First, much of East Asia has extremely demanding placement tests for elite high schools (and sometimes lower schools). You might reasonably say that we're only taking students from good high schools around the world, but that's a comment about school quality, not students. As people often point out, Harvard dropouts are almost as successful as Harvard grads - merely getting in represents a powerful filter. So it's plausible that we're taking rich/educated elites worldwide, but in East Asia we've got a talent/skill filter comparable to college admissions being applied in advance.

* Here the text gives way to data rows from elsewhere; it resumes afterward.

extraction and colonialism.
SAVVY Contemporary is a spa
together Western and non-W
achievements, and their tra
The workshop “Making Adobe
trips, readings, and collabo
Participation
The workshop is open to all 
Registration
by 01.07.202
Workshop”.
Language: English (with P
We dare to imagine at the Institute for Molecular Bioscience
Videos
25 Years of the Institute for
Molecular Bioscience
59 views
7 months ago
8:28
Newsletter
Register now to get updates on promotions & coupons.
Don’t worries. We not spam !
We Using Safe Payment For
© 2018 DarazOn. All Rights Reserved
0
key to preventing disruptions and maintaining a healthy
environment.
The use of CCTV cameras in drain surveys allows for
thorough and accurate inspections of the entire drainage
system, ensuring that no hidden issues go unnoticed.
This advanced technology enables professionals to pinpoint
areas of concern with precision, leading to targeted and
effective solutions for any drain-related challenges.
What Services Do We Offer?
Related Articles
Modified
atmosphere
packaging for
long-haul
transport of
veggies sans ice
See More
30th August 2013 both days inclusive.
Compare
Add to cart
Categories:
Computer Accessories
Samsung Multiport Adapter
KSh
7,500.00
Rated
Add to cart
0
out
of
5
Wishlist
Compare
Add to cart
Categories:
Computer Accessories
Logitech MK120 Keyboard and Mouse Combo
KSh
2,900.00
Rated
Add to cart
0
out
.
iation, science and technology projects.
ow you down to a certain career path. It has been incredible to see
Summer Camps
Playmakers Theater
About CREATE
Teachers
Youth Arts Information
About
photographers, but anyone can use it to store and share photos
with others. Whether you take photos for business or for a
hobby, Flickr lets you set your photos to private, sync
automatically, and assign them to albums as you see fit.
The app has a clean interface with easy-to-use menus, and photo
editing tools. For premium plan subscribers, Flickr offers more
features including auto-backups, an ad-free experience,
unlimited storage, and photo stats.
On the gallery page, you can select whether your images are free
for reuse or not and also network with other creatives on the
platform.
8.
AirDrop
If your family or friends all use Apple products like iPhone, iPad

Second, your point: there's a non-trivial penalty for being a Chinese applicant to a US college, and it's not particularly obvious what impact that has. I suppose it could be that the harsher requirements for acceptance are driving the difference, and we don't have any real evidence on how responsive outcomes are to changing that restriction. (Is there a good breakdown of outcomes for a given group by visa type? That might show whether nation-specific admission rules on some visa types are changing outcomes.)

(The third thought, of course, is "it's a huge multifactorial mess and there's probably not enough data to trust any conclusion we come to".)



First: Great, so their culture is what is causing them to outperform us in virtually every positive metric. That certainly doesn't make me want to be less welcoming to them.

Second: The non-trivial penalty came AFTER Chinese people became over-represented.

It's not as complicated as you're trying to make it out to be. Something is causing East Asians to outperform us in basically every positive trait. They have higher IQs, higher incomes, lower criminality rates, lower poverty rates, etc. And these stats hold true even generations after immigration. Maybe it feels complicated because you're concerned about the root cause analysis. I'm not. They're doing great, we should want great people here.


I wasn't the same person you were replying to upthread, and I'm certainly not arguing against offering more visas. I just thought your "given that we're taking elites, what's different?" question was interesting, and wanted to raise a possible answer.

(I agree that if the penalty came after better outcomes, it's not a relevant factor. I wasn't familiar enough with which restrictions were in place when to say.)

But yes: the complicated part is root causes, and that's not relevant to whether we should expand our visa/citizenship program; we certainly should. If someone in the thread disagrees with you there, it's not me.


It's almost certainly IQ. IQ also correlates to all those other positive traits. East Asians have higher average IQs than most other people, particularly spacial reasoning and math which explains their over-representation in engineering. Conversely Ashkenazi Jews have higher than average verbal IQs which explains why they appear over represented in media. But that doesn't get us very far because it just gets us back to East Asians outperforming us on IQ tests created by mostly white people and is supposedly culturally biased to have white people outperform. There's something definitely going on here. Maybe it's genetics, maybe it's diet, maybe it's culture. Possibly a combination. It's not really helpful to try to have a discussion on IQ, so I just focus on the positive traits that are derived from IQ. It tends to trigger people less and raw IQ isn't actually important to me compared to things like criminality and economic output.